Stated problem 1 -> According to the news excerpt on Syria below, which two countries have blocked action against Syria by the U.N. Security Council?
* Start Extract provided *
Four Western journalists are trapped in Baba Amro, two of them wounded. American reporter Marie Colvin and French photographer Remi Ochlik were killed there on February 22.
French President Nicolas Sarkozy said he hoped the journalists could be rescued soon. "It's very tense, but things are starting to move, it seems," he told RTL radio.
The ICRC and Syrian Arab Red Crescent volunteers distributed aid supplies in Hama, another restive city under army attack, on Monday for the first time in six weeks, the ICRC spokesman said.
The outside world has proved powerless to halt the killing in Syria, where repression of initially peaceful protests has spawned an armed insurrection by army deserters and others.
Russian Prime Minister Vladimir Putin again warned the West against military intervention in Syria, Moscow's long-time ally, but U.S. Secretary of State Hillary Clinton made clear there was no enthusiasm in Washington for war. Russia and China have blocked action against Syria by the U.N. Security Council.
* End Extract provided *
Stated problem 2 -> In the records below, retype verbatim the part that opens with the line containing "pose: elev=290.3 azim=119.0" and closes with the line containing "Dot at: (267, 221)", both of those lines included.
* Start Data records *
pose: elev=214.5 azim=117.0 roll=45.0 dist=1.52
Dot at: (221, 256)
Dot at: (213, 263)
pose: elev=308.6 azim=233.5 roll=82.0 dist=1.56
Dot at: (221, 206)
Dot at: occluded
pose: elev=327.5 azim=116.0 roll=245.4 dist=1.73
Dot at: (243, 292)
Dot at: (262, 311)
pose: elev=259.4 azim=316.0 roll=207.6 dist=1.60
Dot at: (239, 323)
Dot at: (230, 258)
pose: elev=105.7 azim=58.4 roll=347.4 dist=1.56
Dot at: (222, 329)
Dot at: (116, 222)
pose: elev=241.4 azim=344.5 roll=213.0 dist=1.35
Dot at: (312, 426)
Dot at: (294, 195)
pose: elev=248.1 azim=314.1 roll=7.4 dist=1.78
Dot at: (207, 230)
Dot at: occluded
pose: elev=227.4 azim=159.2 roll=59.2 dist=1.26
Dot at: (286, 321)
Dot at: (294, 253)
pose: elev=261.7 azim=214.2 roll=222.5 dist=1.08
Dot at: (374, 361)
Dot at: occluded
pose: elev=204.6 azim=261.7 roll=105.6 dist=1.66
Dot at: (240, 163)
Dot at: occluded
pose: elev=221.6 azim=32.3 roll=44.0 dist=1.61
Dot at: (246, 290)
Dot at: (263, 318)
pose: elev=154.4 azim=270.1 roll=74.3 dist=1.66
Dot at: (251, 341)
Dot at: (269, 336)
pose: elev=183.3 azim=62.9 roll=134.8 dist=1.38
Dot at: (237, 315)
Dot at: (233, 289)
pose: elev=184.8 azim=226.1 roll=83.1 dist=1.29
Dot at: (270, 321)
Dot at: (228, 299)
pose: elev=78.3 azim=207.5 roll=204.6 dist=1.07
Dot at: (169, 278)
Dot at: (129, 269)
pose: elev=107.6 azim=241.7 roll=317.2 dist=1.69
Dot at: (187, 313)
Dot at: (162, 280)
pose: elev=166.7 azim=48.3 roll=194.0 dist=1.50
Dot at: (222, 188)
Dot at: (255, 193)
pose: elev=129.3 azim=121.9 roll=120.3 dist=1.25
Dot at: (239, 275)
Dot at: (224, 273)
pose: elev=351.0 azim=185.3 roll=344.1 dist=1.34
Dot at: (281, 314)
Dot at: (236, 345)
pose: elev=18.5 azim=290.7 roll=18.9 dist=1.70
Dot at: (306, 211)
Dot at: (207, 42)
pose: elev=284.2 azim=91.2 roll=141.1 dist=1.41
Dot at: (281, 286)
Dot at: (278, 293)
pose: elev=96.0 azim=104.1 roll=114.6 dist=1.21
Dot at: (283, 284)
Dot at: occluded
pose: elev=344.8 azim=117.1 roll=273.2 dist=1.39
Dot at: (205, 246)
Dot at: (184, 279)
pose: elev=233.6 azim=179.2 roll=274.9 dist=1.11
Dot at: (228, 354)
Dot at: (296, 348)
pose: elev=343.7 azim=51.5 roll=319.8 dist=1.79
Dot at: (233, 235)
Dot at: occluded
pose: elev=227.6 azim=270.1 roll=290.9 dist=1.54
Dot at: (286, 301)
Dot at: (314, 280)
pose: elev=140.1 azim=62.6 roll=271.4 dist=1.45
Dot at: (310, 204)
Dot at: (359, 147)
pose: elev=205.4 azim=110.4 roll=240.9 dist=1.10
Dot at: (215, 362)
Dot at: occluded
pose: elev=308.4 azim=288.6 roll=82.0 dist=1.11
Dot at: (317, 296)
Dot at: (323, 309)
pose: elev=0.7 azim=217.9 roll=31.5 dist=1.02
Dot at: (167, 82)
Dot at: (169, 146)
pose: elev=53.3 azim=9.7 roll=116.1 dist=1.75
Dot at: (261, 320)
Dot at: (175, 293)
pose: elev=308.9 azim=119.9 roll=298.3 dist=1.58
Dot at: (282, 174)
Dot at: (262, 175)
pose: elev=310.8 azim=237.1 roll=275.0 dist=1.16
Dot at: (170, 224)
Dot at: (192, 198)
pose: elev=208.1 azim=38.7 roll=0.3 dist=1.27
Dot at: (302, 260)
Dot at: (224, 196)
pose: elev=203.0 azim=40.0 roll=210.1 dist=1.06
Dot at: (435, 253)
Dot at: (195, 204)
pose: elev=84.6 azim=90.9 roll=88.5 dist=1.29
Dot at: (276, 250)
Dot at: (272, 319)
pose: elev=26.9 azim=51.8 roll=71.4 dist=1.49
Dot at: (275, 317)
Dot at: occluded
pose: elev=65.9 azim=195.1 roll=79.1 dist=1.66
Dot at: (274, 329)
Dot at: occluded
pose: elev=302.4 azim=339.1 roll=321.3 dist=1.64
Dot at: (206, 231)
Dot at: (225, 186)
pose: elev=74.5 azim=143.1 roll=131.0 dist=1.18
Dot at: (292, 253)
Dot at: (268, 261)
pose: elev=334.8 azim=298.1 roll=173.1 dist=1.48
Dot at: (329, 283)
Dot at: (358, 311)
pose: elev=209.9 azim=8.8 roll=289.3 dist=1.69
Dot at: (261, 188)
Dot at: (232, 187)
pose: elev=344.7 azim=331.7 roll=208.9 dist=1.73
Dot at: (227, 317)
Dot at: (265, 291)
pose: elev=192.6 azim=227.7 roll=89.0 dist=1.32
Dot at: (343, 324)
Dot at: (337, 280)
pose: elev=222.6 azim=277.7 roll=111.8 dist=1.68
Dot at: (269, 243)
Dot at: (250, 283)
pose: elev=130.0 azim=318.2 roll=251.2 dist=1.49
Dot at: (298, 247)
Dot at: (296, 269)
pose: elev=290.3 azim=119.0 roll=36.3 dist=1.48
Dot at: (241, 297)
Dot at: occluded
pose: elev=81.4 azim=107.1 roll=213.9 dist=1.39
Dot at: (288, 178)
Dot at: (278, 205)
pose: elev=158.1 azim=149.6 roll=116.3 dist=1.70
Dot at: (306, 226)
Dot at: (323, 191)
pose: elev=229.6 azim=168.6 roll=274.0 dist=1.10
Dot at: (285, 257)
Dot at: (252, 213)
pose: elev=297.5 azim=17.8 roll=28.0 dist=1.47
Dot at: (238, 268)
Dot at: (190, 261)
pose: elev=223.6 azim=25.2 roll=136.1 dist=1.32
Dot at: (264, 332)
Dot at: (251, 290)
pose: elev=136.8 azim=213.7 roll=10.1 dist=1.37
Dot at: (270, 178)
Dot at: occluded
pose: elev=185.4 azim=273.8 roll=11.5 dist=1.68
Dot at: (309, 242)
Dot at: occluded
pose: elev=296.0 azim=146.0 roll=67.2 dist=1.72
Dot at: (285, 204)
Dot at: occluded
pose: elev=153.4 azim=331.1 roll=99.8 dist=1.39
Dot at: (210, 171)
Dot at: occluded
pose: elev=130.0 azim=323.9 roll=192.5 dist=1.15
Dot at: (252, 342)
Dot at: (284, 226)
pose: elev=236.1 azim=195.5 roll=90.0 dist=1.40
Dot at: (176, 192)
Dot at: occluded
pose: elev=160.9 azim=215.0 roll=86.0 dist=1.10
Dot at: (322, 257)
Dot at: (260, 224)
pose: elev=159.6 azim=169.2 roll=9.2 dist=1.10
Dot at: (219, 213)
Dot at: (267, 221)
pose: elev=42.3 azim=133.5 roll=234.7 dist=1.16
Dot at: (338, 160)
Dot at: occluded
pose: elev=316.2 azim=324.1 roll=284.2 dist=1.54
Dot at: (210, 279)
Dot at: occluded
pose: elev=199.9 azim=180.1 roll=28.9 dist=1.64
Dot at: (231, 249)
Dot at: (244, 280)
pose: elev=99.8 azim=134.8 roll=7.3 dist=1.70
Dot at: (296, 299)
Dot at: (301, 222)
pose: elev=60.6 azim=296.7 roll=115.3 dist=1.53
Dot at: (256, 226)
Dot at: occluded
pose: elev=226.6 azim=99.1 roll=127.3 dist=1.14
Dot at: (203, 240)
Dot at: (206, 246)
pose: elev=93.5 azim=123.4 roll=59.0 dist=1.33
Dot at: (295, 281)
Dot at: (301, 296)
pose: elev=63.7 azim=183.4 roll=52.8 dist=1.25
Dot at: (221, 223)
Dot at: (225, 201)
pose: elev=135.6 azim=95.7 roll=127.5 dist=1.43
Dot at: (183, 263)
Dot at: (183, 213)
* End Data records *
Written solution 1 -> Russia and China

Written solution 2 ->
pose: elev=290.3 azim=119.0 roll=36.3 dist=1.48
Dot at: (241, 297)
Dot at: occluded
pose: elev=81.4 azim=107.1 roll=213.9 dist=1.39
Dot at: (288, 178)
Dot at: (278, 205)
pose: elev=158.1 azim=149.6 roll=116.3 dist=1.70
Dot at: (306, 226)
Dot at: (323, 191)
pose: elev=229.6 azim=168.6 roll=274.0 dist=1.10
Dot at: (285, 257)
Dot at: (252, 213)
pose: elev=297.5 azim=17.8 roll=28.0 dist=1.47
Dot at: (238, 268)
Dot at: (190, 261)
pose: elev=223.6 azim=25.2 roll=136.1 dist=1.32
Dot at: (264, 332)
Dot at: (251, 290)
pose: elev=136.8 azim=213.7 roll=10.1 dist=1.37
Dot at: (270, 178)
Dot at: occluded
pose: elev=185.4 azim=273.8 roll=11.5 dist=1.68
Dot at: (309, 242)
Dot at: occluded
pose: elev=296.0 azim=146.0 roll=67.2 dist=1.72
Dot at: (285, 204)
Dot at: occluded
pose: elev=153.4 azim=331.1 roll=99.8 dist=1.39
Dot at: (210, 171)
Dot at: occluded
pose: elev=130.0 azim=323.9 roll=192.5 dist=1.15
Dot at: (252, 342)
Dot at: (284, 226)
pose: elev=236.1 azim=195.5 roll=90.0 dist=1.40
Dot at: (176, 192)
Dot at: occluded
pose: elev=160.9 azim=215.0 roll=86.0 dist=1.10
Dot at: (322, 257)
Dot at: (260, 224)
pose: elev=159.6 azim=169.2 roll=9.2 dist=1.10
Dot at: (219, 213)
Dot at: (267, 221)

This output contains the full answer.